- Born: 30 July 1996 (age 30) Espoo, Finland

Gymnastics career
- Discipline: Rhythmic gymnastics
- Country represented: Finland; (2013-2016);
- Club: Gymnastics and Sports Club Elise
- Head coach: Laura Ahonen
- Retired: yes
- Medal record
Group Rhythmic Gymnastics
Representing Finland
Summer Universiade
| Bronze medal – third place | 2015 Gwangju | All-Around |
| Bronze medal – third place | 2015 Gwangju | 5 Ribbons |

= Sonja Kokkonen =

Finnish rhythmic gymnast (born 1996)

Sonja Kokkonen (born 30 July 1996) is a Finnish retired rhythmic gymnast. She represented her country in international competitions.

== Career ==
Sonja took up the sport at age five. In 2013, she was a member of the Finnish group that competed at the World Championships in Kyiv, along Solja Sade, Jenni Kaita,Riikka Kangas, Heleri Kolkkanen and Aino Purje, she was 20th in the All-Around.

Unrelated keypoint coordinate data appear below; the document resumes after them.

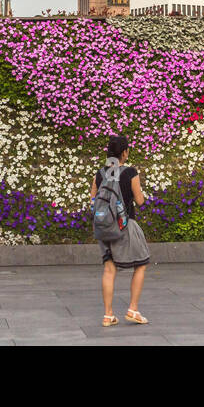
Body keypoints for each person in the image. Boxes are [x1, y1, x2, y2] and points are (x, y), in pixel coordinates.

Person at [91, 134, 150, 326]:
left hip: (104, 227)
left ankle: (108, 315)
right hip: (125, 226)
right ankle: (133, 309)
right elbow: (139, 201)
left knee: (109, 269)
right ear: (125, 152)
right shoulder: (130, 172)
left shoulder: (99, 173)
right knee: (141, 263)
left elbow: (93, 200)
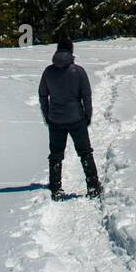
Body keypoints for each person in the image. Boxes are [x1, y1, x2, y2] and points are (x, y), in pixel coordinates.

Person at [37, 38, 101, 200]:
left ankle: (55, 186)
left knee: (56, 154)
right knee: (85, 152)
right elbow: (86, 95)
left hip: (56, 119)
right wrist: (88, 115)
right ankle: (93, 185)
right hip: (76, 118)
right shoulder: (78, 71)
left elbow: (43, 95)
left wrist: (47, 115)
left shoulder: (48, 71)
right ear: (71, 51)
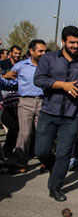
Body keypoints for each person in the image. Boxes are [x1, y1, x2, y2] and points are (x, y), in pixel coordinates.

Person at [34, 26, 78, 202]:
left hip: (73, 114)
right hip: (49, 111)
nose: (75, 46)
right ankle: (55, 168)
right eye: (72, 42)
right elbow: (38, 79)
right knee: (41, 151)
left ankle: (55, 187)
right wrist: (63, 85)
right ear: (63, 42)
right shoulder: (49, 58)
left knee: (64, 153)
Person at [11, 39, 47, 168]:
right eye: (40, 51)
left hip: (43, 102)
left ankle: (45, 160)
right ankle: (21, 161)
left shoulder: (47, 66)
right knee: (25, 133)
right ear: (31, 51)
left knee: (43, 132)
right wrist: (4, 77)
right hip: (25, 102)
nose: (43, 53)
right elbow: (12, 82)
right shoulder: (20, 66)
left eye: (45, 51)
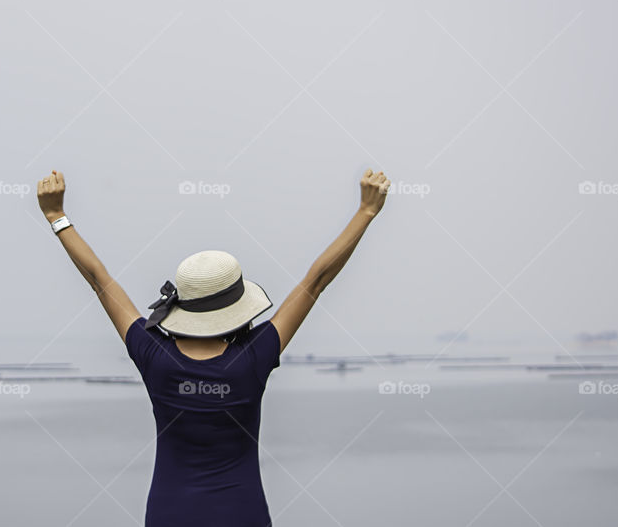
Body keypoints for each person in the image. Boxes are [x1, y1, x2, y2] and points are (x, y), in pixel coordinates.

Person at [36, 168, 390, 526]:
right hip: (242, 514)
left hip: (168, 514)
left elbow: (100, 280)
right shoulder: (253, 357)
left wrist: (56, 216)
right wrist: (366, 212)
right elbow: (316, 281)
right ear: (238, 309)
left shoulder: (154, 355)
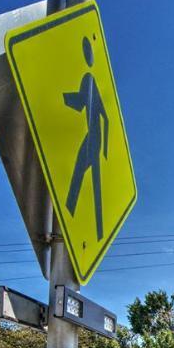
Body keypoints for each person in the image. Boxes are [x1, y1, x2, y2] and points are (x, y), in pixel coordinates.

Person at [62, 35, 109, 239]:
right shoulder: (87, 79)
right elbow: (82, 105)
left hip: (94, 139)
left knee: (84, 179)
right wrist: (63, 98)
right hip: (93, 136)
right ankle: (72, 219)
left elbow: (105, 118)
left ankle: (91, 227)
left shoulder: (90, 80)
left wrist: (105, 150)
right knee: (81, 177)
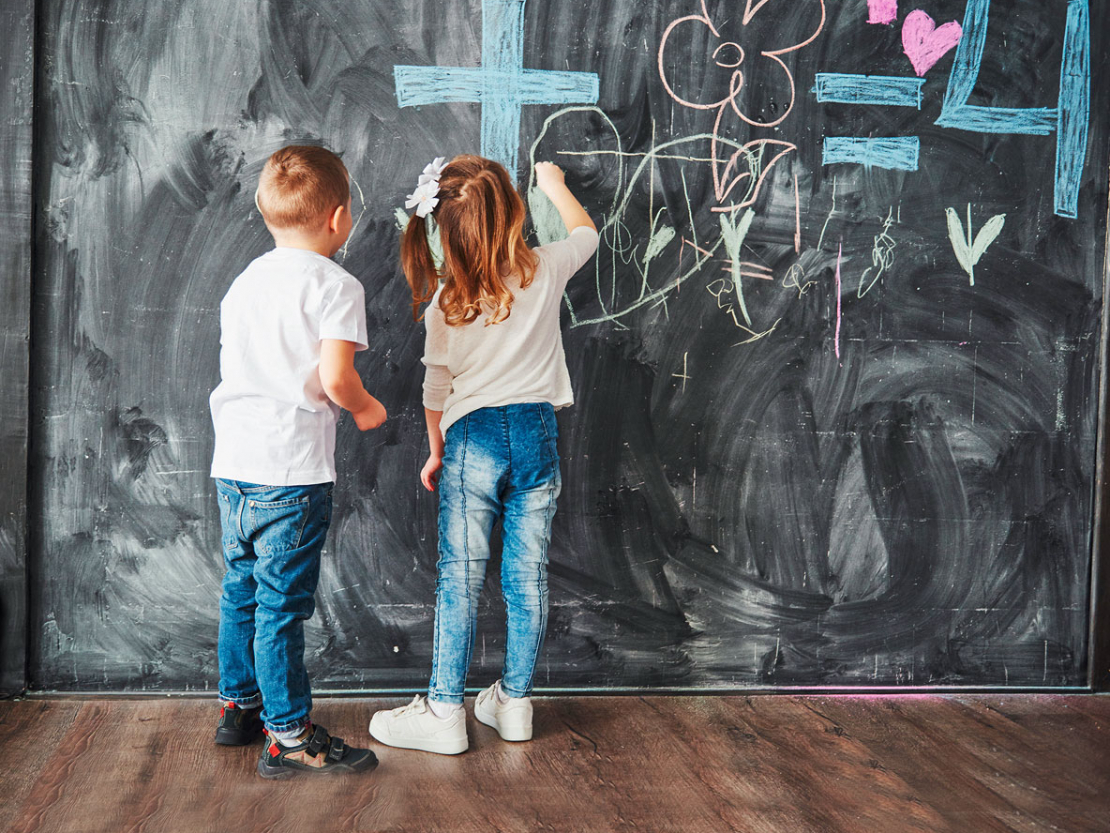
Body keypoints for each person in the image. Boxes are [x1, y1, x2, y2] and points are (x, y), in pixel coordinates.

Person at [368, 155, 598, 754]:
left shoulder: (450, 297)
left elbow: (434, 390)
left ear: (446, 230)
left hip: (471, 438)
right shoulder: (545, 269)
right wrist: (556, 186)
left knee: (461, 575)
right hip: (537, 432)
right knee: (528, 574)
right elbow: (586, 235)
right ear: (515, 213)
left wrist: (436, 451)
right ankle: (514, 702)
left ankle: (445, 709)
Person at [210, 145, 386, 778]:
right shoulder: (336, 285)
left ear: (264, 209)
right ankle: (287, 736)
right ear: (339, 218)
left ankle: (239, 706)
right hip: (290, 471)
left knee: (242, 591)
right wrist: (366, 409)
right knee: (283, 605)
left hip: (233, 462)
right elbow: (337, 377)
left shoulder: (245, 281)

In June 2014, she, Riikka Kangas, Heleri Kolkkanen, Elina Koprinen, Kristina Lapina and Aino Purje participated in the European Championships in Baku finishing 12th overall, 13th with 10 clubs and 10th with 3 balls & 2 ribbons. In September the group finished 17th in the All-Around, 15th with 5 pairs of clubs and 19th in the mixed event at the World Championships in Izmir.

She was at the 2015 European Games Finland was 11th in the All-Around qualification and did not advance to finals. In July the group won two bronze medals in the All-Around and with 5 ribbons at the 2015 Summer Universiade in Gwangju. Two months later Sonja,Heleri Kolkkanen, Elina Koprinen, Iina Linna, Aino Purje and Kati Rantsi competed at the World Championships in Stuttgart, being 15th overall, 14th with 10 clubs and 13th with 3 balls & 2 ribbons.

In February 2016, she took part in the World Cup in Espoo, taking 5th place in the All-Around and with 5 ribbons and 6th in the mixed event. In April they competed at the Olympic Test Event in Rio de Janeiro ending in 4th place, narrowingly missing the Olympic qualification. At the European Championships in Holon the Finnish group was 7th in the All-Around, 10th with 5 ribbon and 5th in the mixed event.